* _Aim_:
Transcribe the data from the line with "kingdom: Plantae" up to and including the line with "locality: Near Cloudy Pass", keeping every line identical to the original.

* _Provided records_:
......

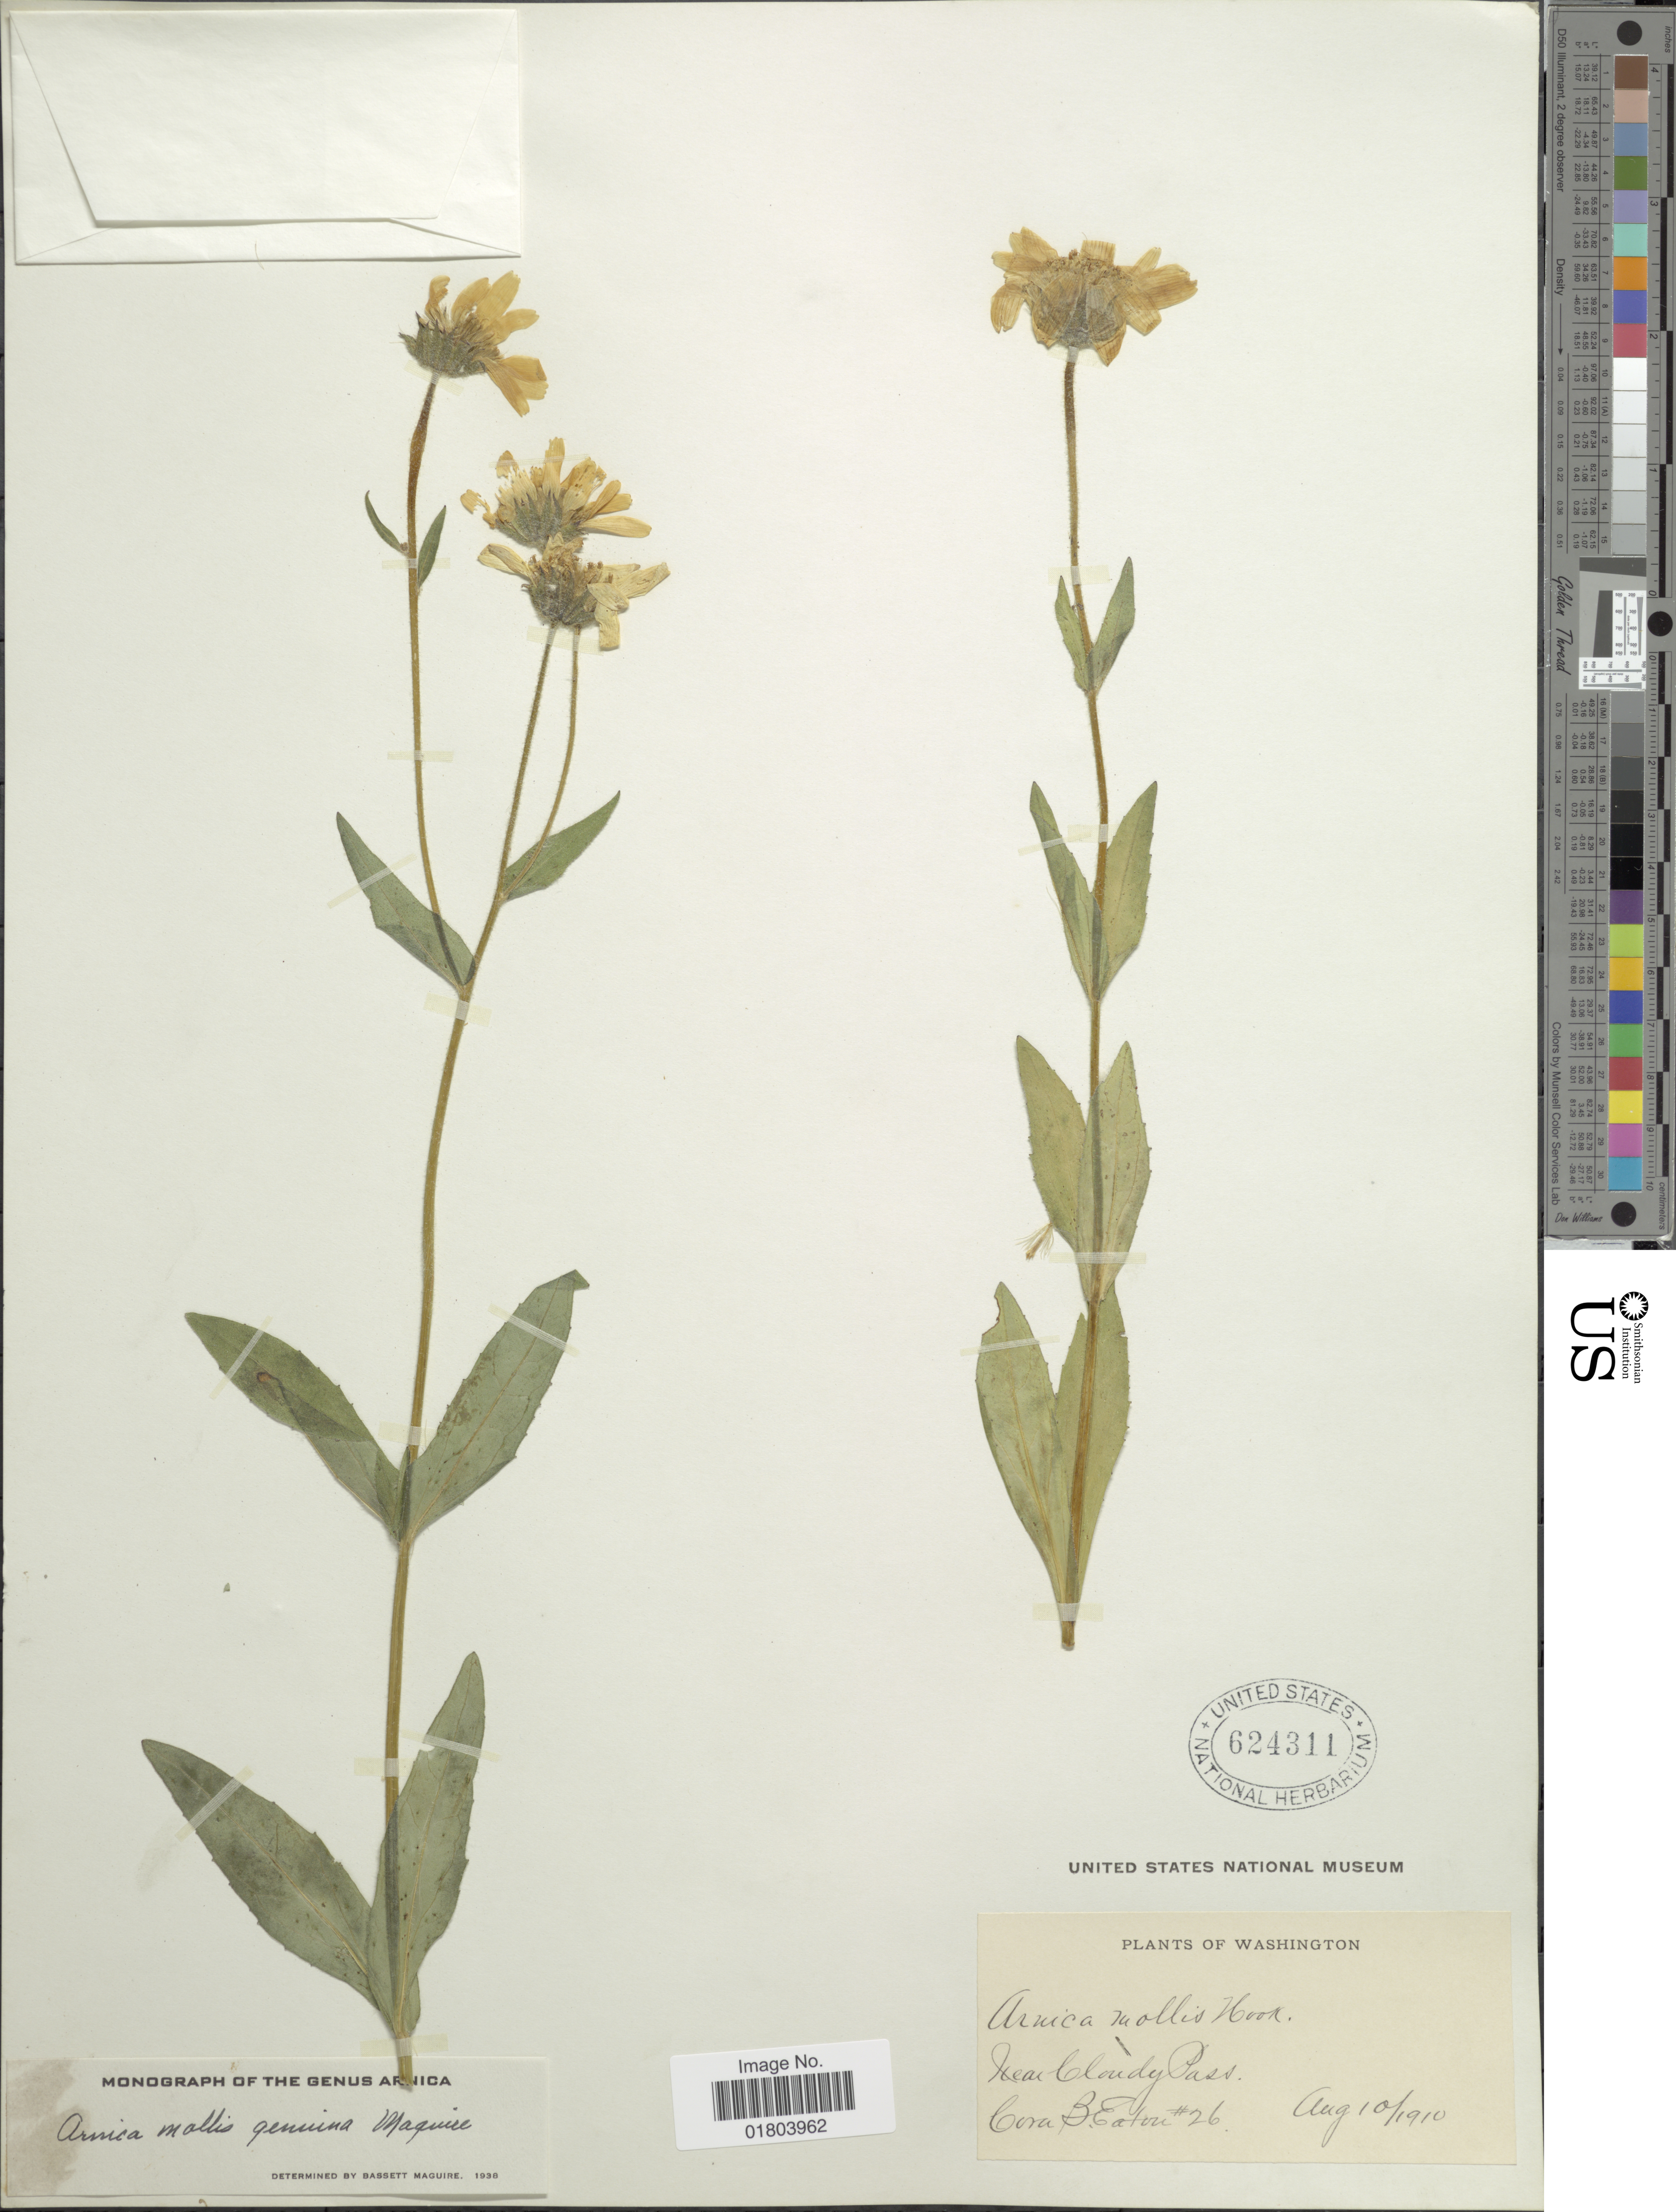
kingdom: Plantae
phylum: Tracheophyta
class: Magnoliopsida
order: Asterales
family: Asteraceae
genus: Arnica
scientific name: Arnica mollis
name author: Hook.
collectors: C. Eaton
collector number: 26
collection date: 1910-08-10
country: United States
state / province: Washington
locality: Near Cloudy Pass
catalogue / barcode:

......

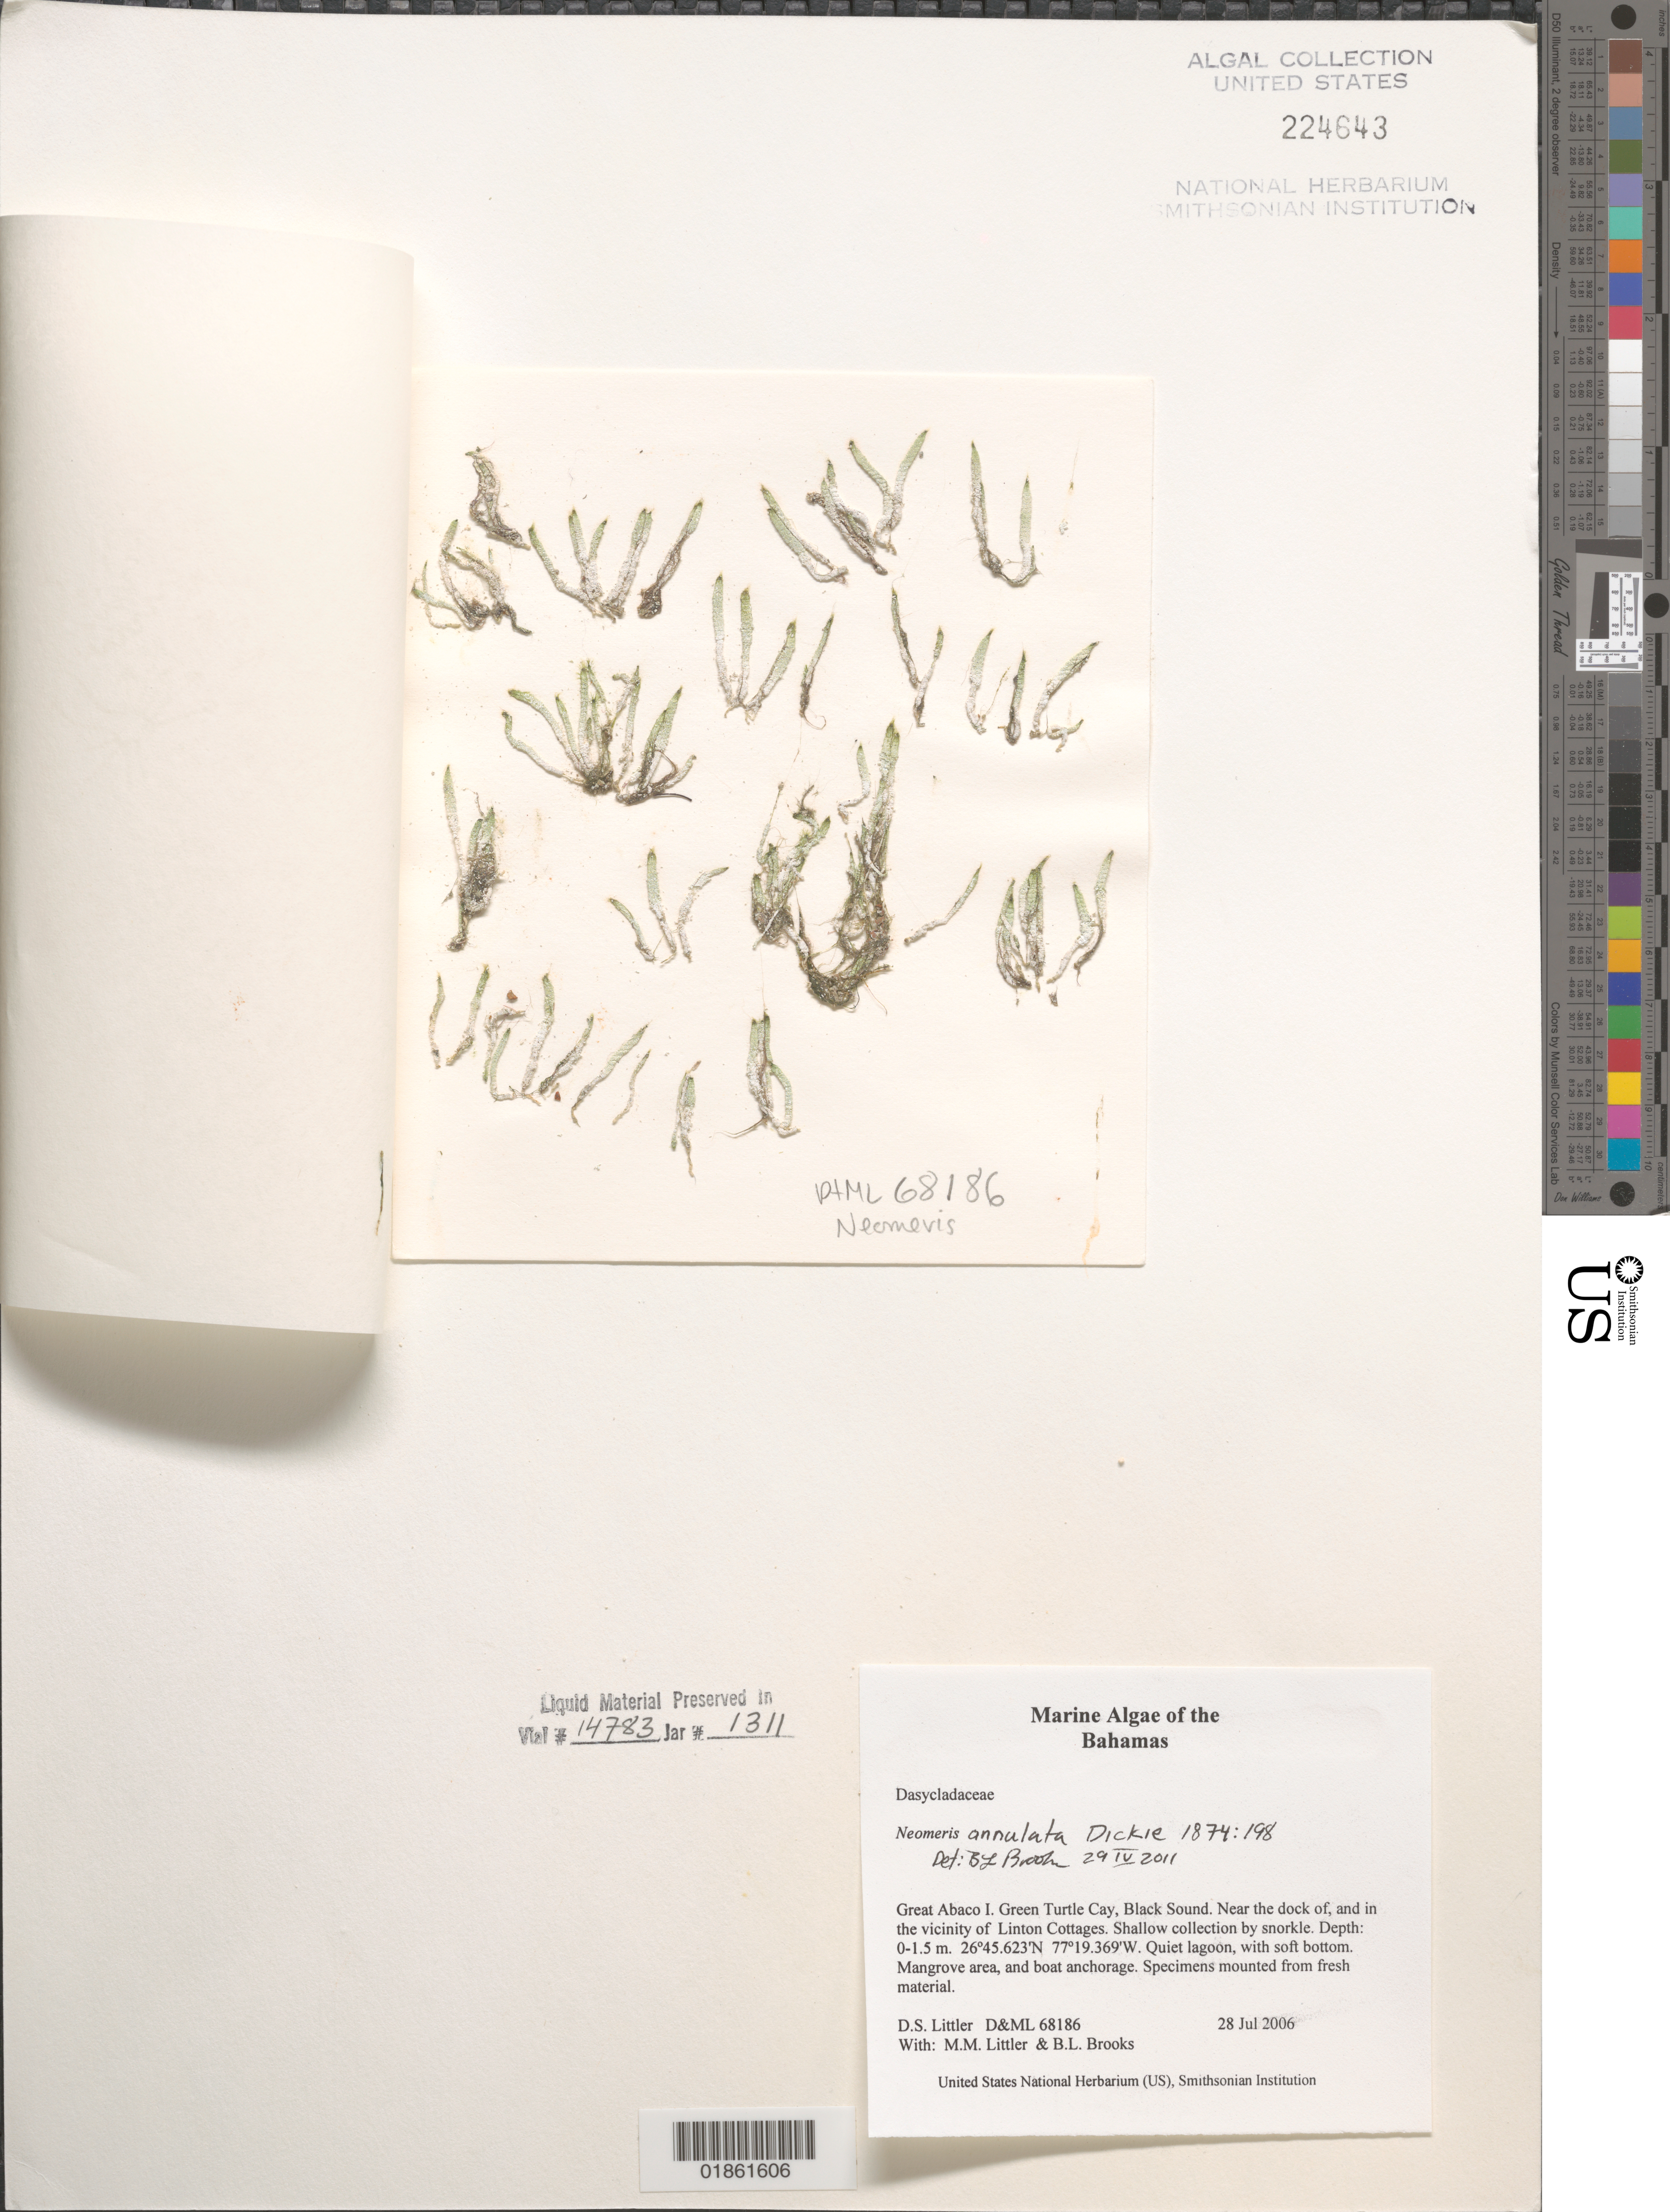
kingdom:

......

* _Written solution_:
kingdom: Plantae
phylum: Tracheophyta
class: Magnoliopsida
order: Asterales
family: Asteraceae
genus: Arnica
scientific name: Arnica mollis
name author: Hook.
collectors: C. Eaton
collector number: 26
collection date: 1910-08-10
country: United States
state / province: Washington
locality: Near Cloudy Pass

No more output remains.